El otro día, revisando el primer archivo del último cuento del libro (que es largo, tiene 15 mil palabras) vi que lo había empezado a escribir en el 2012. ¿Me llevó seis años escribirlo? ¿O es, de nuevo citando a Calvino, como el caso de Chuang Tzu y el dibujo del cangrejo? Algunos cuentos los empecé en 2014, lo sé porque me acuerdo qué pasaba en ese tiempo, y otros por ahí. Demoro mucho, a lo mejor porque le tengo mucho respeto a la ficción, pero fui bajando marcas. Por otra parte, una reseña o una crónica, una vez terminadas las lecturas correspondientes, no demora más de dos horas en salir (Siempre dependiendo la dificultad, naturalmente; recuerdo algunos perfiles que me han demorado al menos un par de días de confección, aunque nunca tanto como los cuentos de este libro).

- CONSIGNA 1 -
Anota todos los plazos de tiempo que el texto sobre la escritura del libro menciona como lo que ha llevado escribir algo, y di a qué tipo de escrito corresponde cada uno.
- CONSIGNA 2 -
Retoma el texto sobre la escritura del libro después de su última oración y sigue escribiéndolo con el mismo tono.

- DATOS APORTADOS -

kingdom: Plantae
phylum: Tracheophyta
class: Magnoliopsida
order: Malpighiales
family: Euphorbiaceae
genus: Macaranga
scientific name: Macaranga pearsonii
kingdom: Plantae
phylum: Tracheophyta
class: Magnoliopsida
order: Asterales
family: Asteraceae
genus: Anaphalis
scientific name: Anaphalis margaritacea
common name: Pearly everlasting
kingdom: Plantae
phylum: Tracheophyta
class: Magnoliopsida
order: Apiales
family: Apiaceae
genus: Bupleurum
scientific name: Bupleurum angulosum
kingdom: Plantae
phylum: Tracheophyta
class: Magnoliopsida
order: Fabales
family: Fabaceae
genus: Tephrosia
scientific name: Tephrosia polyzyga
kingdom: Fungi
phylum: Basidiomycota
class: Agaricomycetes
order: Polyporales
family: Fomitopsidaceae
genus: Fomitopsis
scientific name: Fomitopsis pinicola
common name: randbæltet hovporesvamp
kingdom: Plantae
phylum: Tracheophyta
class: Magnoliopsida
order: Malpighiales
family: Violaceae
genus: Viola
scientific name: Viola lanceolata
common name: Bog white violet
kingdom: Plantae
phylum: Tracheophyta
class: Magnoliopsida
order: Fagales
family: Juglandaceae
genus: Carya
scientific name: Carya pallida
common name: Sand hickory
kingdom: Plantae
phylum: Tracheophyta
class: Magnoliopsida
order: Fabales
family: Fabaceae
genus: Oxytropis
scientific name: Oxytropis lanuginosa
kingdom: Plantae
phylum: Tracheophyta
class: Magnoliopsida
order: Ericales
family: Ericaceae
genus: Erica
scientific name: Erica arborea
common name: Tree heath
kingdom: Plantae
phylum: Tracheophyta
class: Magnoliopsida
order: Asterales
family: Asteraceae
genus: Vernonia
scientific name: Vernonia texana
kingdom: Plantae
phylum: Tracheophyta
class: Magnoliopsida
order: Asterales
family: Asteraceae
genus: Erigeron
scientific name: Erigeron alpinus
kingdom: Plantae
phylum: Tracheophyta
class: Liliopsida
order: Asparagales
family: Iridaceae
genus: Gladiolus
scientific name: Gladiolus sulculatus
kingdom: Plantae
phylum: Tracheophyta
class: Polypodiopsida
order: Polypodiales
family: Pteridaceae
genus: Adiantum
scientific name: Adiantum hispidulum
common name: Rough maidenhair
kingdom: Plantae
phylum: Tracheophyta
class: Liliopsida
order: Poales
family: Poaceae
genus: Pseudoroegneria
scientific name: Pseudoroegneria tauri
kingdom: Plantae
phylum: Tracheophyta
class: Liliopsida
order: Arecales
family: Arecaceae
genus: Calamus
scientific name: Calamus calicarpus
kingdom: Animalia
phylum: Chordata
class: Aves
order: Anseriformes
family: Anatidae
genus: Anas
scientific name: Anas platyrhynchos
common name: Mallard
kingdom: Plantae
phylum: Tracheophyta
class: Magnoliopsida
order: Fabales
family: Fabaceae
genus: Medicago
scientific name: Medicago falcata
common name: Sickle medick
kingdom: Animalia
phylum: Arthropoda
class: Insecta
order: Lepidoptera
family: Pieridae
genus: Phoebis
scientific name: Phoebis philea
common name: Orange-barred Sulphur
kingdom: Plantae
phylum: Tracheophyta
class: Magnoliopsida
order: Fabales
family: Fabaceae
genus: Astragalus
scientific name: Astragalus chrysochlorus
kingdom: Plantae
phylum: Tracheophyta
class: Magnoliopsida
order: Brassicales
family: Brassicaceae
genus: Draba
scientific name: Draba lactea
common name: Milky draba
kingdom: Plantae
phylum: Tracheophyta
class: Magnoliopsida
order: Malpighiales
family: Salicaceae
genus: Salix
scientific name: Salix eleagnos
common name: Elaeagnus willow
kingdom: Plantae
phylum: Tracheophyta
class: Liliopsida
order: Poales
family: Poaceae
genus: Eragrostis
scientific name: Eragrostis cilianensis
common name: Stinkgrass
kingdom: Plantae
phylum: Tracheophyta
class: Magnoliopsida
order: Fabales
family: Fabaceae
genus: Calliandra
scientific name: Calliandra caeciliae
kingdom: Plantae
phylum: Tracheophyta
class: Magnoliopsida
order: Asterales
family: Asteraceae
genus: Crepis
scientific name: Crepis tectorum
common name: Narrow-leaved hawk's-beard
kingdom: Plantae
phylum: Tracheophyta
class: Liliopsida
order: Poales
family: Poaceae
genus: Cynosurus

- RESPUESTA 1 -
- Seis años: el último cuento del libro
- No más de dos horas: una reseña o una crónica
- Al menos un par de días: algunos perfiles

- RESPUESTA 2 -
¿En qué trabajás ahora?

Ahora estoy trabajando en varias cosas. Por un lado, después de escribir un artículo para la revista Coso sobre la vida y la obra de Vicente Luy, pedí una beca del FNA para escribir su biografía, y estoy con eso. Por otro lado, es probable que retome una novela de (muy entre comillas) “ciencia ficción”, con mi hermano como protagonista. Para ir contra la corriente, estoy escribiendo una serie de cuentos sobre escritores en clave de picaresca tragicómica, que es la única forma en que me sale describirlo. Finalmente, el año pasado me casé y apareció una serie de tres relatos sobre la relación clase media/proletarización/ sexo/burocracia/ trabajo/casamiento/ amistad/ familia, etc. que tengo muchas ganas de escribir y que, si encuentro la forma, quizás escriba. También puede que no haga nada, o solo lo de Luy, por el compromiso con el FNA.

¿Qué recomendás de la narrativa reciente cordobesa?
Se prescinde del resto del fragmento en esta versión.